Place cold water and kombu and bring it to boil.
When bubbles start to come up then take kombu out from pot and turn off the heat. (sobadashi)
Add bonito flakes into kombu dashi and leave two to five minutes.
Strain dashi and cool them down. (katso dashi)
In a sauce pot, add four dashi, 1 mirin and katsuo dashi.
Bring it to the boil and turn off.
Keep in the fridge. You can keep for four to five days in the fridge.
Mix all the ingredients into a bowl and mix well.
Heat nonstick pan well and pour egg mix onto the pan. Do not pour egg mix too much, make like a crepe.
Roll up egg sheet from bottom side then you see small egg roll (core) on top side.
Put some oil onto the pan and pour egg mix.
Roll egg from top side then you see egg roll on the bottom side and move egg roll to the top side. Repeat until all the egg mix gone.
Wrap in cling film and make a rectangle form.
Soak dried shiitake in the water and leave for one night.
Slice soaked shiitake and place into sauce pot.
Add dark soy sauce and honey.
Stew them until all the juice is reduced by half.
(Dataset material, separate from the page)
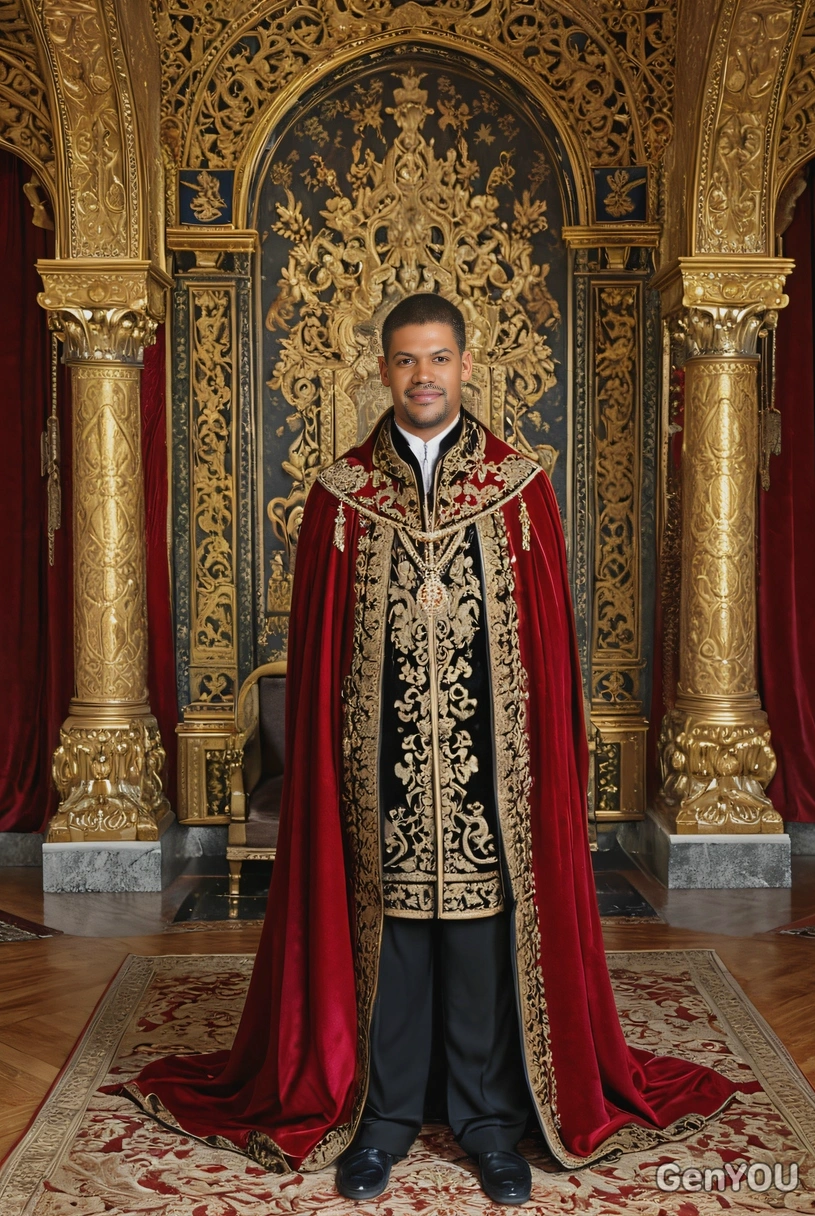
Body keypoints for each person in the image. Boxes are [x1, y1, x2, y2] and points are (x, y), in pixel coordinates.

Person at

Keep in a jar. Keeps up to a month in the fridge.
Tie one side of soba noodle with a rubber band, and boil for six minutes.
Strain soba and wash in the cold water, drain and leave soba noodles on a tray for one hour.
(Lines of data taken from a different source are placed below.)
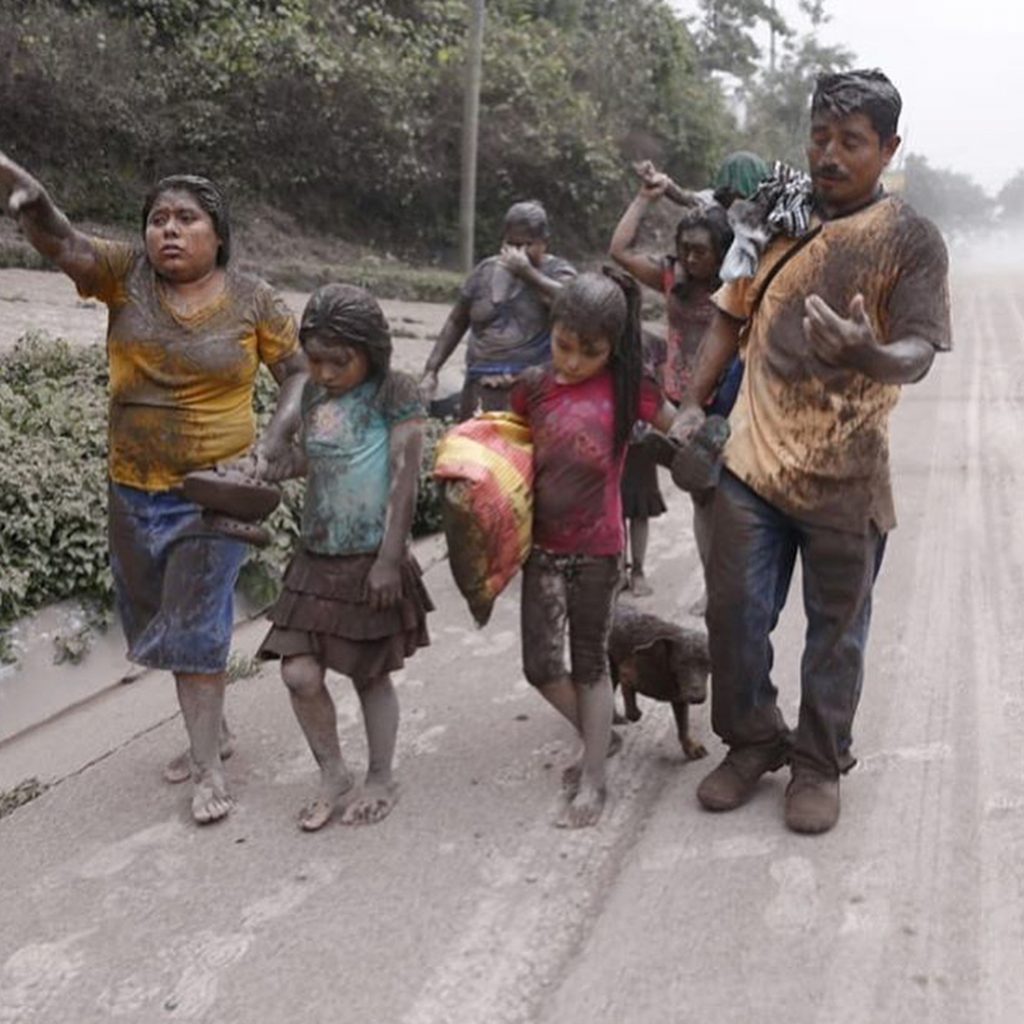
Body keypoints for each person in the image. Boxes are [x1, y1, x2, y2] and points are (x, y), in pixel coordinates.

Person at [669, 69, 952, 834]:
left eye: (851, 141)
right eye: (819, 137)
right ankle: (754, 739)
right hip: (752, 463)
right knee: (733, 614)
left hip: (846, 478)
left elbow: (920, 350)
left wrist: (871, 353)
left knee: (836, 632)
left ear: (889, 148)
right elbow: (728, 317)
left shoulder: (910, 240)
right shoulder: (776, 215)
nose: (829, 155)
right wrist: (693, 404)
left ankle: (820, 762)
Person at [0, 152, 306, 825]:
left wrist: (275, 442)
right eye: (158, 218)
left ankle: (207, 767)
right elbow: (64, 242)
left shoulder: (253, 298)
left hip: (216, 494)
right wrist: (28, 197)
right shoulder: (125, 275)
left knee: (195, 625)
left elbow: (299, 373)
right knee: (156, 624)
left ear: (218, 234)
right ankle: (216, 729)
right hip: (132, 492)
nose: (169, 229)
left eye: (186, 218)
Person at [257, 283, 432, 831]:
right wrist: (279, 465)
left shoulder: (394, 393)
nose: (326, 372)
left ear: (371, 352)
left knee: (369, 675)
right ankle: (333, 773)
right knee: (298, 673)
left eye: (339, 360)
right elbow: (316, 459)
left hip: (369, 559)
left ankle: (380, 777)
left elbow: (404, 481)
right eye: (315, 359)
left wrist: (389, 560)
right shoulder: (313, 394)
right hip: (316, 558)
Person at [510, 269, 676, 829]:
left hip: (599, 552)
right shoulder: (533, 386)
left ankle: (594, 781)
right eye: (563, 345)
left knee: (589, 666)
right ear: (552, 328)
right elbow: (506, 449)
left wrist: (698, 435)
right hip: (542, 548)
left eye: (590, 352)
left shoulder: (629, 391)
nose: (573, 361)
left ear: (614, 348)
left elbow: (679, 423)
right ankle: (599, 735)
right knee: (539, 666)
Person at [609, 189, 735, 582]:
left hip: (725, 400)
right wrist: (644, 198)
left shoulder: (738, 284)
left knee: (726, 499)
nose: (691, 258)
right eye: (685, 249)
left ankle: (721, 586)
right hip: (679, 403)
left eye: (700, 251)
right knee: (702, 495)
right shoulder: (670, 276)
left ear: (722, 252)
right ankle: (713, 586)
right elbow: (619, 251)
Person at [420, 200, 575, 419]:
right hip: (479, 387)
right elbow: (456, 321)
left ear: (544, 242)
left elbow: (576, 303)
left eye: (526, 245)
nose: (517, 253)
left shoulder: (557, 272)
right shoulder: (484, 271)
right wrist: (431, 370)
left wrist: (528, 273)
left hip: (530, 391)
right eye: (511, 244)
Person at [619, 330, 668, 597]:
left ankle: (638, 570)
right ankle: (619, 571)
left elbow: (660, 391)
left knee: (639, 509)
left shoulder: (653, 342)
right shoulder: (603, 337)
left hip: (640, 439)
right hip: (611, 440)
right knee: (614, 510)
Place sushi mat and put sushi nori sheet on the mat.
Cut off rubber band parts of soba and spread soba noodle onto nori sheet, leave space, 1.5cm top side of nori.
Cut egg roll into six batons and put egg roll on the centre.(horizon)
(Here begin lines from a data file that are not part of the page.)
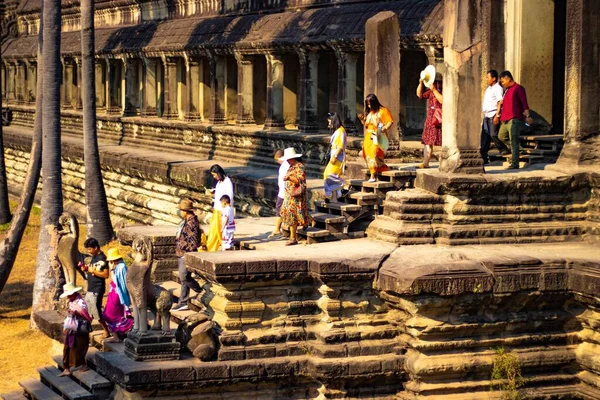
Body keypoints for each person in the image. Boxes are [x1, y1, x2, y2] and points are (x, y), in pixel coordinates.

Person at [497, 70, 533, 170]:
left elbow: (524, 104)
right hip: (505, 120)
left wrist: (528, 116)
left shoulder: (519, 88)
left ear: (508, 78)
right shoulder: (507, 90)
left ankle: (515, 164)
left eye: (503, 81)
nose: (502, 83)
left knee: (514, 141)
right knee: (501, 136)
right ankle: (519, 150)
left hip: (514, 119)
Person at [172, 198, 203, 312]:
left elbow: (194, 242)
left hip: (186, 253)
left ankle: (200, 291)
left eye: (181, 210)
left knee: (184, 277)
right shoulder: (187, 221)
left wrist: (183, 247)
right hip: (182, 252)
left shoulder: (191, 223)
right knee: (184, 277)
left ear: (185, 211)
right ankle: (183, 301)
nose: (180, 212)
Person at [358, 94, 393, 182]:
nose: (369, 106)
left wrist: (384, 128)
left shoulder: (383, 110)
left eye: (370, 104)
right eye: (368, 104)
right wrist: (362, 120)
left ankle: (372, 175)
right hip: (368, 135)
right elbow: (366, 124)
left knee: (373, 152)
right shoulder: (370, 113)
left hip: (377, 134)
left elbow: (390, 121)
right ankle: (379, 167)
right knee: (366, 153)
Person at [59, 283, 93, 376]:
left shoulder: (80, 302)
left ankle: (83, 365)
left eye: (70, 294)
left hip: (79, 329)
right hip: (72, 329)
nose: (68, 297)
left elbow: (83, 313)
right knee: (67, 348)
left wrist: (76, 312)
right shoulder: (71, 302)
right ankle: (66, 368)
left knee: (79, 348)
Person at [280, 147, 312, 246]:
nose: (287, 160)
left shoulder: (299, 166)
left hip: (295, 196)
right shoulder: (291, 166)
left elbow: (300, 180)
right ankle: (309, 221)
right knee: (293, 213)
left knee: (292, 215)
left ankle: (293, 238)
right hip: (289, 195)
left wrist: (290, 178)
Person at [80, 237, 110, 339]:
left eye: (89, 249)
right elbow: (93, 269)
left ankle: (106, 331)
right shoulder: (94, 257)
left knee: (96, 311)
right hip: (90, 288)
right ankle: (86, 331)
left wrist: (93, 271)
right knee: (88, 311)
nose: (88, 251)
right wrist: (86, 269)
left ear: (96, 247)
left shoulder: (102, 259)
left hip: (97, 289)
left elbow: (105, 274)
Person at [102, 248, 133, 342]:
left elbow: (120, 283)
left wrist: (111, 269)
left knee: (109, 315)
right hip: (113, 293)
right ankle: (118, 334)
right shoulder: (118, 266)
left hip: (117, 295)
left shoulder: (121, 267)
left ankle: (121, 333)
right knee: (108, 314)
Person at [416, 72, 443, 168]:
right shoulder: (430, 91)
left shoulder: (442, 89)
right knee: (427, 141)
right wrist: (421, 83)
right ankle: (425, 163)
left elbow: (442, 100)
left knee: (440, 141)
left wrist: (435, 90)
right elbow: (419, 95)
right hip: (430, 118)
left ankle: (444, 162)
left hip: (439, 119)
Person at [481, 70, 508, 164]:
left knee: (493, 134)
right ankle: (483, 157)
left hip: (493, 114)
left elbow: (500, 102)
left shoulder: (498, 89)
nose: (486, 79)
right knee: (485, 138)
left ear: (494, 78)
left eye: (488, 77)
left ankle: (503, 148)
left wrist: (497, 115)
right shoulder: (488, 89)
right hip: (486, 115)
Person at [206, 164, 234, 251]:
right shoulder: (219, 182)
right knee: (214, 230)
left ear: (219, 173)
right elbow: (219, 193)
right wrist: (212, 192)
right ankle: (213, 245)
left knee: (218, 230)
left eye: (214, 175)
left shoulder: (227, 182)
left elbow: (229, 197)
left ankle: (213, 246)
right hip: (217, 209)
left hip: (222, 210)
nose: (214, 177)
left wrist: (225, 210)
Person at [323, 112, 347, 202]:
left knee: (329, 175)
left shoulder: (341, 131)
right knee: (328, 175)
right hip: (334, 156)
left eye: (330, 122)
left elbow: (340, 146)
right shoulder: (337, 131)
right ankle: (334, 198)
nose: (329, 124)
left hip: (338, 158)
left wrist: (335, 155)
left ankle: (341, 185)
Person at [268, 149, 289, 239]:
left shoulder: (285, 165)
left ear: (277, 158)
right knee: (280, 210)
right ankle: (277, 229)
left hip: (285, 192)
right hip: (283, 192)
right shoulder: (286, 165)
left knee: (279, 210)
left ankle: (277, 229)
Put cucumber, chive and shiso leaf on egg roll. Keep the stuffing tight on the centre.
Grab bottom side of bamboo mat and nori together and roll. First roll, bottom edge part is going to be on top side of filling.
Second roll, keep rolling but taking bamboo mat off from bottom side.
When sushi has almost shaped, place sushi mat again and put sushi roll on bottom of mat and roll from bottom side. Shape it and leave 10 minutes.
Cut sushi roll into eight pieces and serve with soba dashi and garnish.